When this website was designed, the dominant browser of the day allowed a straightforward styling of table columns, at least for text alignment. Whether this was already non-standard or whether the standard-compliant browsers of the day interpreted the standard such that they did not support this styling, I do not know. It is explicitly non-standard now, even though the standard provides no substitute that is anything but obviously inadequate. Yet it’s not unusual to see work-arounds passed off as good, clean CSS!
Until I work out whether the things that can be done about this are worth the effort, I have taken the view that missing right-alignment where it might be desired is not nearly as bad as picking it up where it’s definitely not wanted, and I have therefore removed all table styling. It’s only slowly getting put back, depending on what’s needed for whichever pages I get round to editing for technical content.
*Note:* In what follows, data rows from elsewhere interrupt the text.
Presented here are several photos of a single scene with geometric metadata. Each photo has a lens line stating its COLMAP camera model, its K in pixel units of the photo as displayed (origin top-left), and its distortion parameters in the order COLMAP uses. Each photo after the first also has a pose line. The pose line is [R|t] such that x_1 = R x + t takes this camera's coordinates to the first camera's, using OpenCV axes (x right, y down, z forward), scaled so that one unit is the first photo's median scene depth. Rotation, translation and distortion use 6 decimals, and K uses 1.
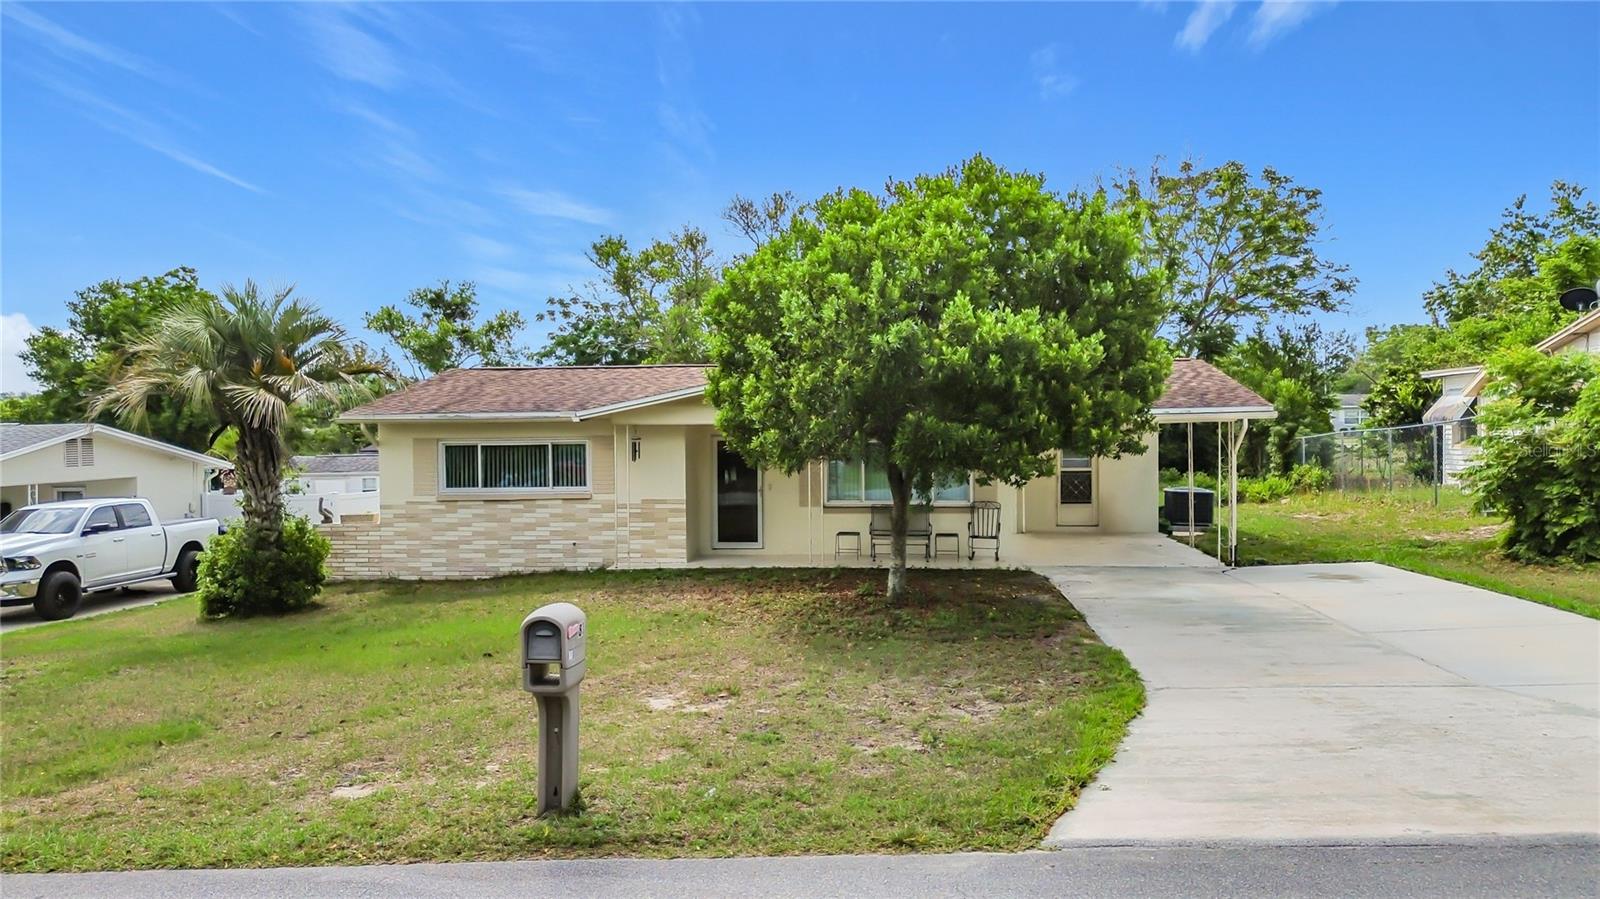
lens RADIAL K [[1169.0, 0, 808.6], [0, 1169.0, 412.2], [0, 0, 1]] dist [0.027780, -0.001095]
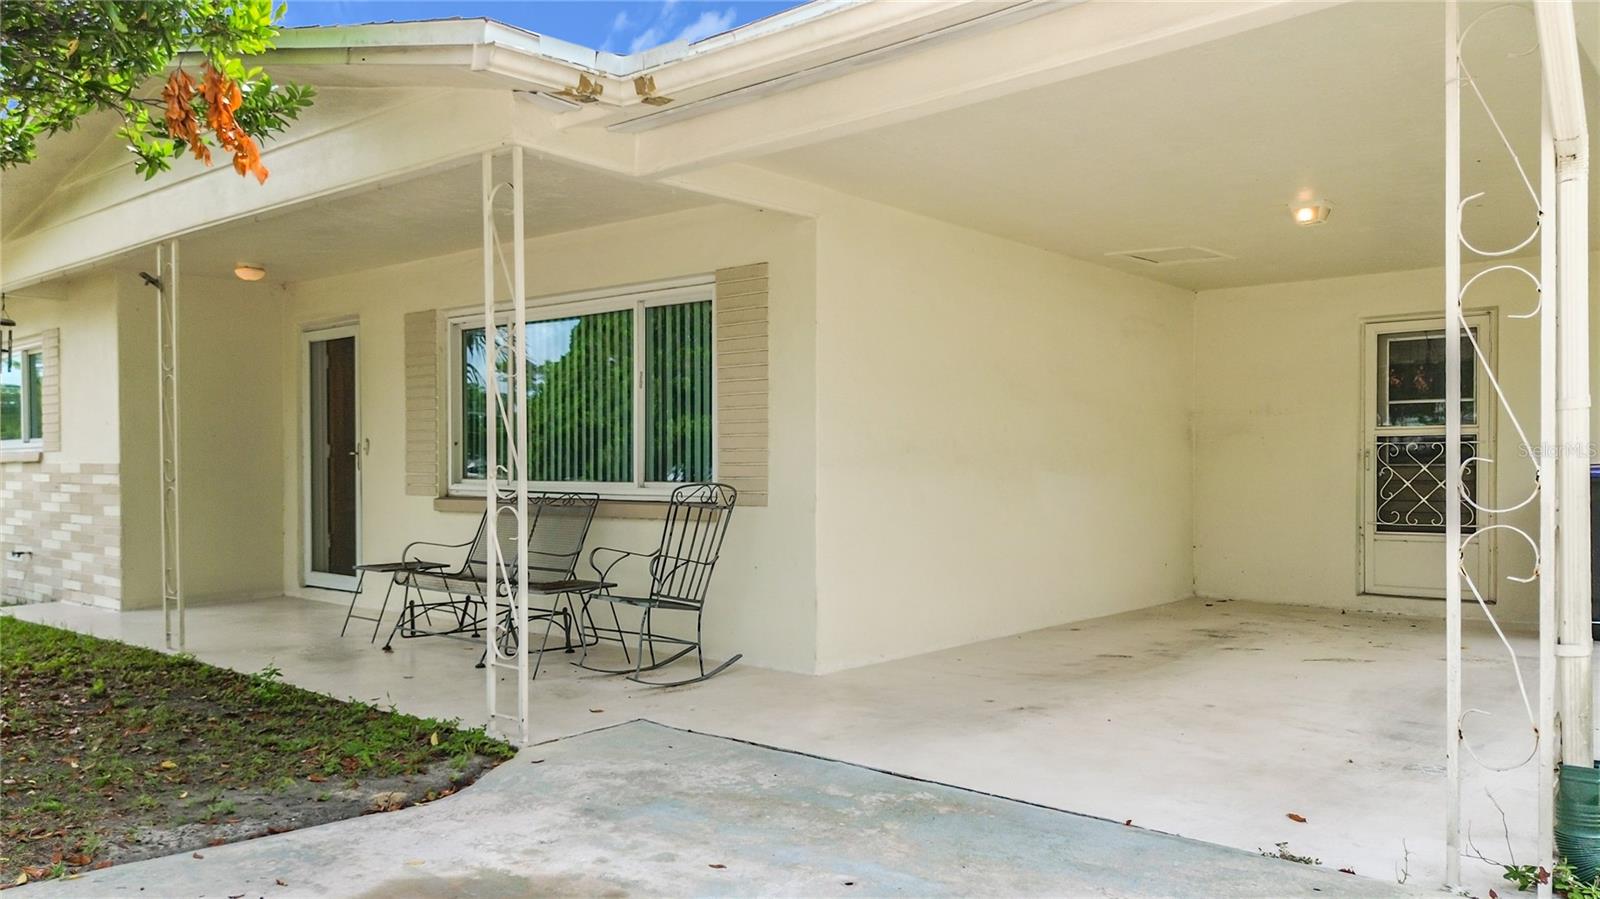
lens RADIAL K [[1161.9, 0, 816.2], [0, 1161.9, 431.1], [0, 0, 1]] dist [0.022598, -0.004600]
pose [[0.821104, -0.008728, -0.570713, 0.347244], [-0.000781, 0.999865, -0.016415, 0.068386], [0.570779, 0.013924, 0.820986, 0.781930]]
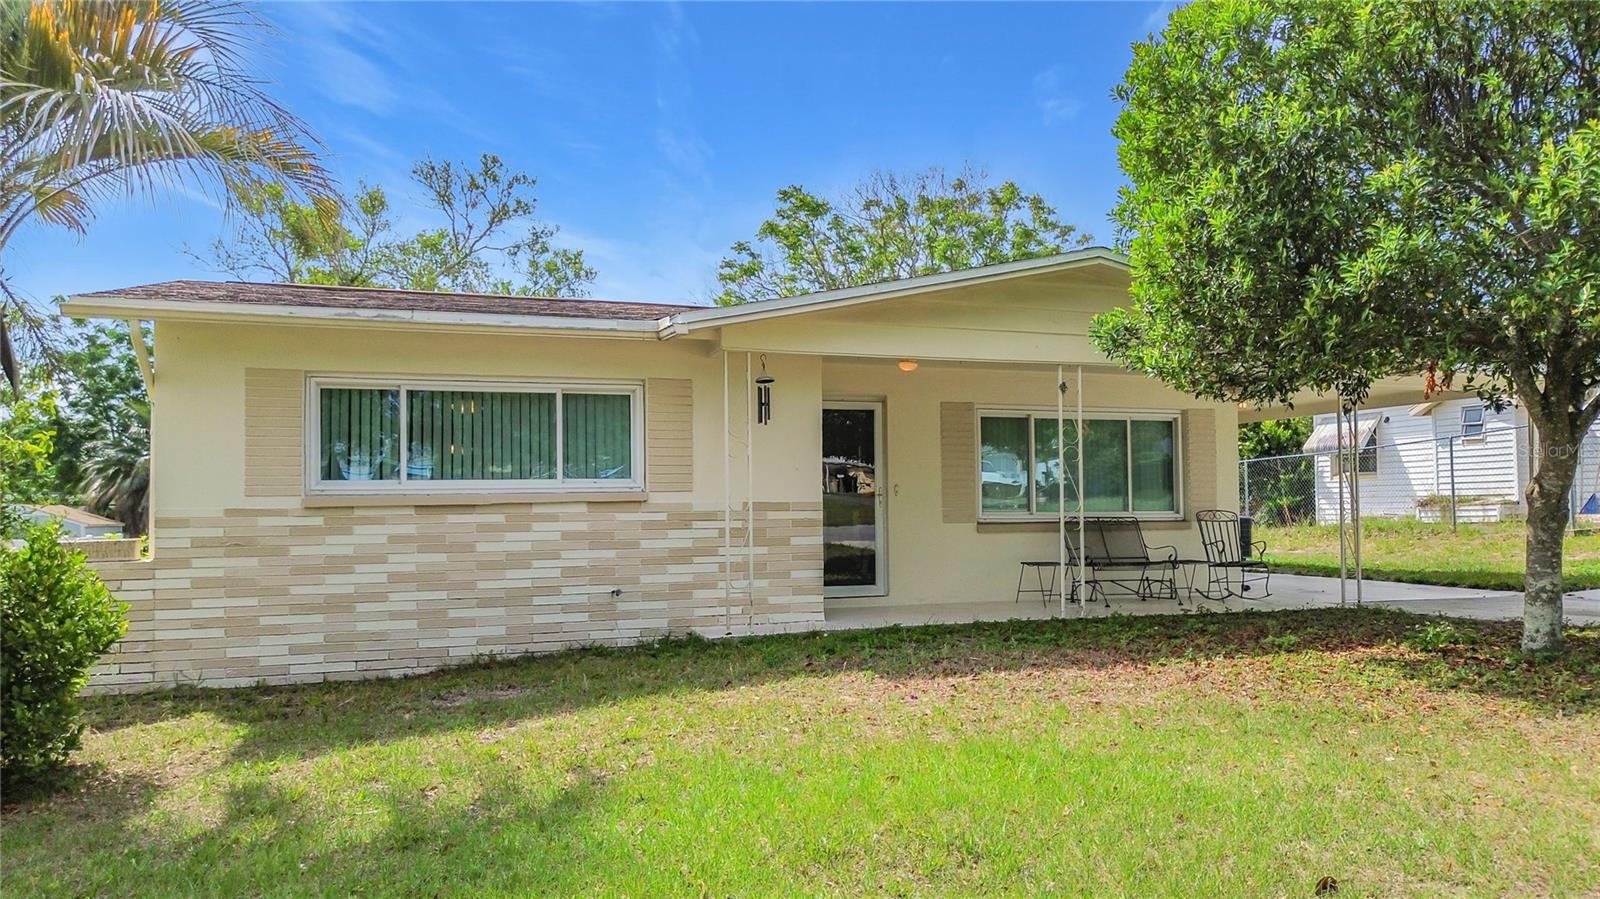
lens RADIAL K [[1171.3, 0, 800.0], [0, 1171.3, 449.5], [0, 0, 1]] dist [0.032210, -0.003518]
pose [[0.907424, 0.021423, 0.419669, -0.336794], [-0.003263, 0.999029, -0.043943, 0.073020], [-0.420203, 0.038506, 0.906613, 0.509750]]
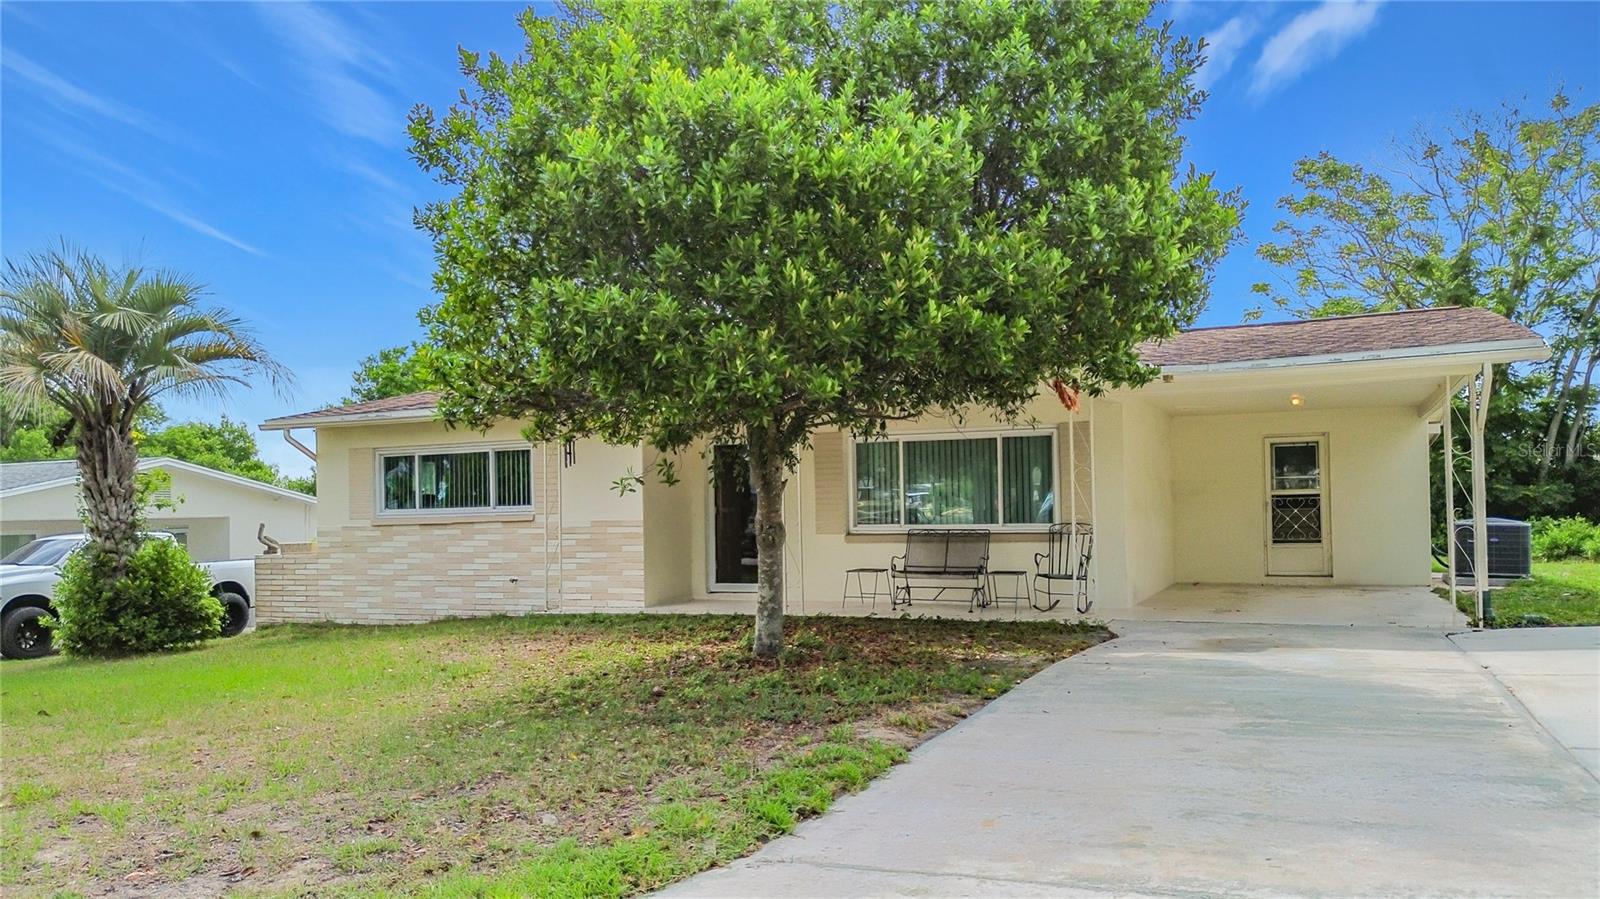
lens RADIAL K [[1171.3, 0, 800.0], [0, 1171.3, 449.5], [0, 0, 1]] dist [0.032210, -0.003518]
pose [[0.946229, -0.025788, -0.322469, 0.222966], [0.013049, 0.999049, -0.041604, 0.061130], [0.323235, 0.035159, 0.945665, 0.332897]]
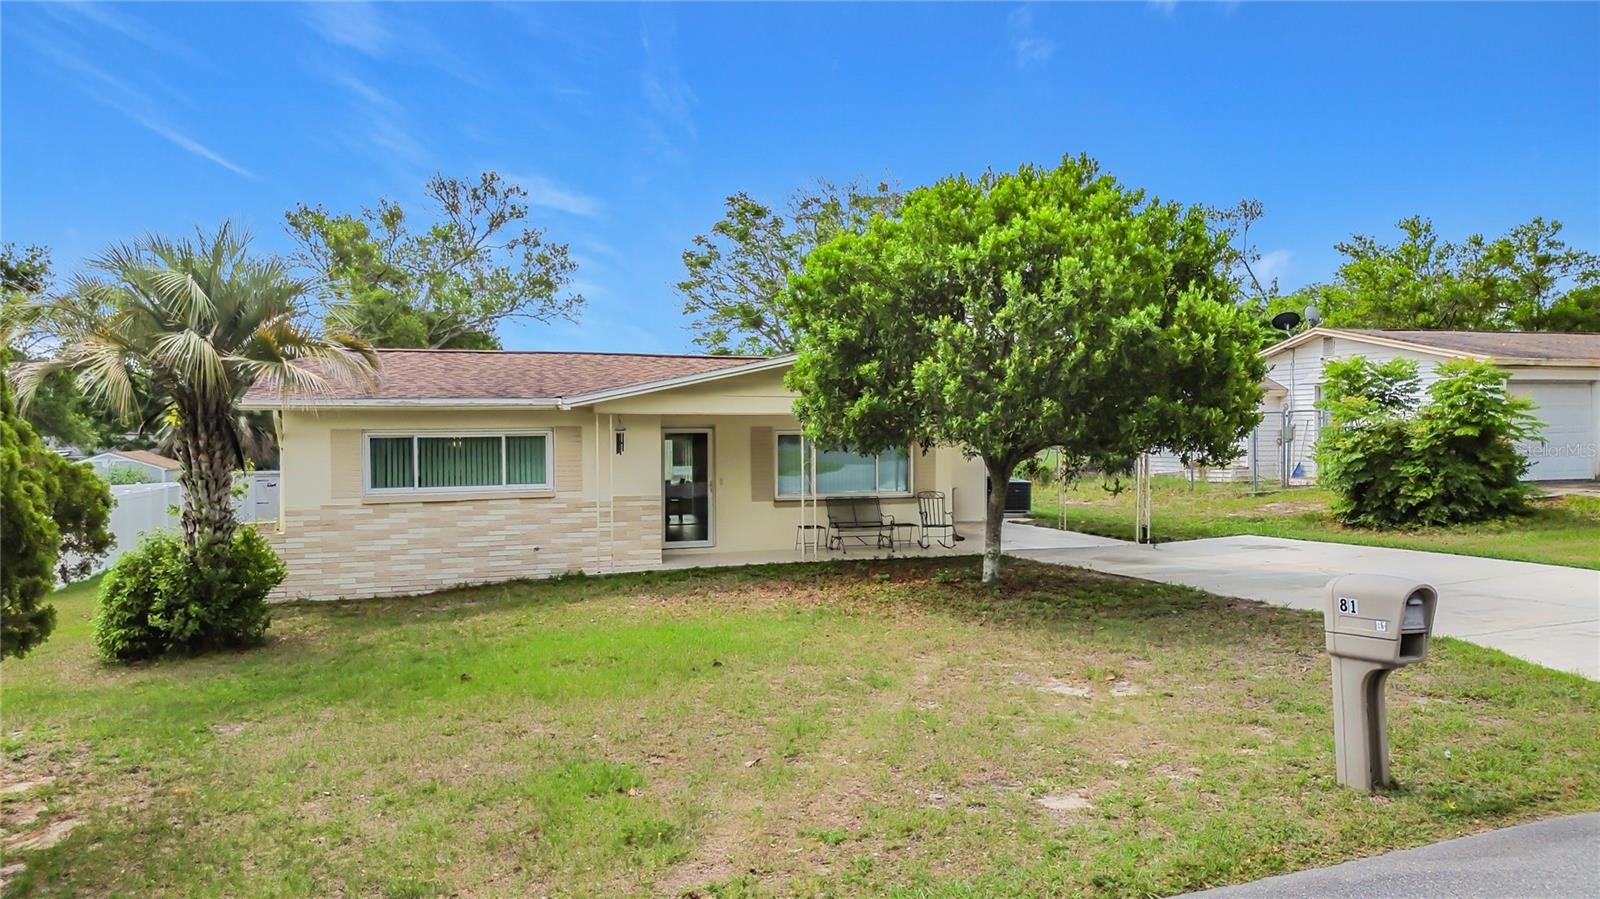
lens RADIAL K [[1161.9, 0, 816.2], [0, 1161.9, 431.1], [0, 0, 1]] dist [0.022598, -0.004600]
pose [[0.908777, 0.001443, 0.417279, -0.372087], [-0.006014, 0.999935, 0.009638, 0.013901], [-0.417238, -0.011269, 0.908727, 0.113463]]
That the scripts generate the frame-like presentation dynamically has an unwelcome side-effect. When you return to a page via Forward or Back navigation, your TOC expansion and scrolling is not recovered. Neither is your scrolling of the document pane. I suspect this just has to be lived with. Sorry. I myself tend to browse successive pages by opening each in a new tab.
On the plus side, I have improved the support for moving around the site by opening pages in new tabs. I am surprised that I neglected—for a decade!—to arrange that following a link from a context menu preserves the TOC state.
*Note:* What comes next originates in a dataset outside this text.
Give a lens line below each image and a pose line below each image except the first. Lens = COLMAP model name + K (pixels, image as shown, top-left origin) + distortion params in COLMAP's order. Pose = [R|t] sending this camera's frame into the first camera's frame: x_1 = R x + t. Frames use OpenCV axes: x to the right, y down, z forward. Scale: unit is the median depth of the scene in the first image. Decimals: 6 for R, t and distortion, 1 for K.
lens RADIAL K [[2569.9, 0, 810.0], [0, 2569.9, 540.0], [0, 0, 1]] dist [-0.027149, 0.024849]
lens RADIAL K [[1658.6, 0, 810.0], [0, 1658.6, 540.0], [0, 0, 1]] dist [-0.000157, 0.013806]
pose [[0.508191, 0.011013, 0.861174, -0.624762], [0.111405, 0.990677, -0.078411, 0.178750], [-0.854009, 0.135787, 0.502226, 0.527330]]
The problem with moving forward and back is worse when bookmards are involved. In Internet Explorer, going backwards through the History when a URL along the way has a bookmark can insert a spurious page into the History. Since only very few pages here use bookmarks, I don’t plan to give this problem much priority. Years ago, I imagined I would some day sort it out easily enough with Internet Explorer’s facility for script debugging. How those years have passed in practice is that I have barely ever given the problem a thought.
Though I do still try to support browsing with Internet Explorer 7—this was the browser that shipped with Windows Vista and statistics at the web server show more hits from computers running Windows Vista, specifically, than all versions of Google Android taken together—there is only so much I can do.
As noted above, the site now needs that the browser supports fixed position (in contrast, for instance to, absolute and static). Internet Explorer 7 does support fixed position but only selectively. Pages that are still written for quirks mode show as if scripts haven’t run. There is nothing to be done about this except to edit all the pages and re-upload them. I have no plan.
Even for pages that do get fixed position from Internet Explorer 7, there are other problems. For instance, the root DIV in the TOC has no height or width when the TOC is newly loaded, but because it has the scrollbars, the TOC’s scrolling from before the navigation cannot be restored. The page that shows in the document panel is highlighted in the TOC but might not be scrolled into visibility. Since the scrollbars are on the DIV only to work around the scrollTop property breaks with body height 100% overflow auto problem in newer, supposedly superior browsers, there surely is something I can do about avoiding this side-effect for Internet Explorer 7. But it’s also just inevitable that my enthusiasm for making special cases for this old browser is fading.